For many oncology programs, OS now functions as the survival validator behind earlier primary endpoints. This creates a two-speed evidence strategy: earlier PFS or disease-control readout first, survival confirmation later.

Time-to-Event Dominance

Taken together, OS primary/co-primary, PFS primary, and EFS/DFS-family primary endpoints accounted for 605 of 789 trials (76.7%). Response-based endpoints accounted for only 39 trials (4.9%) as the main primary anchor.

Endpoint Architecture at a Glance
Time-to-event
605
76.7% of trials
Response/MRD
39
4.9% of trials
Other primary
145
18.4% of trials
Phase III Oncology Endpoint Architecture
Conclusion

European Phase III oncology trial design is still built around time-to-event evidence. The key change is the hierarchy inside that family: PFS and disease-control endpoints are more common lead anchors than OS-only designs.

Executive Interpretation

Across European Phase III oncology trials, OS is still strategically important but no longer the single dominant primary endpoint anchor. The dominant design logic is now PFS or another disease-control endpoint first, with OS frequently retained as the longer-horizon survival endpoint.
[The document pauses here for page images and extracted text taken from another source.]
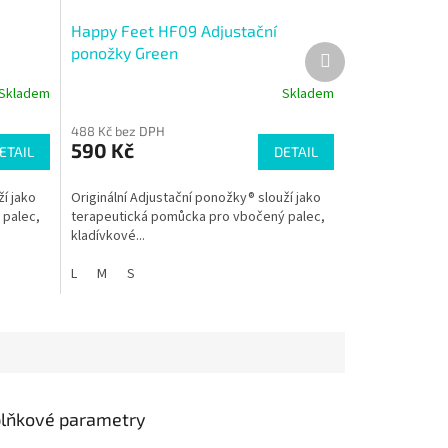
Happy Feet HF09 Adjustační
Další
ponožky Green
produkt
Skladem
Skladem
488 Kč bez DPH
590 Kč
ETAIL
DETAIL
ží jako
Originální Adjustační ponožky® slouží jako
 palec,
terapeutická pomůcka pro vbočený palec,
kladívkové...
L
M
S
lňkové parametry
Clinical and regulatory implication

For sponsors, the endpoint strategy question is less whether OS matters and more where OS should sit in the evidence hierarchy. In this dataset, the common architecture is clear: use PFS or related disease-control endpoints to accelerate primary readout, while preserving OS to support confirmatory survival interpretation.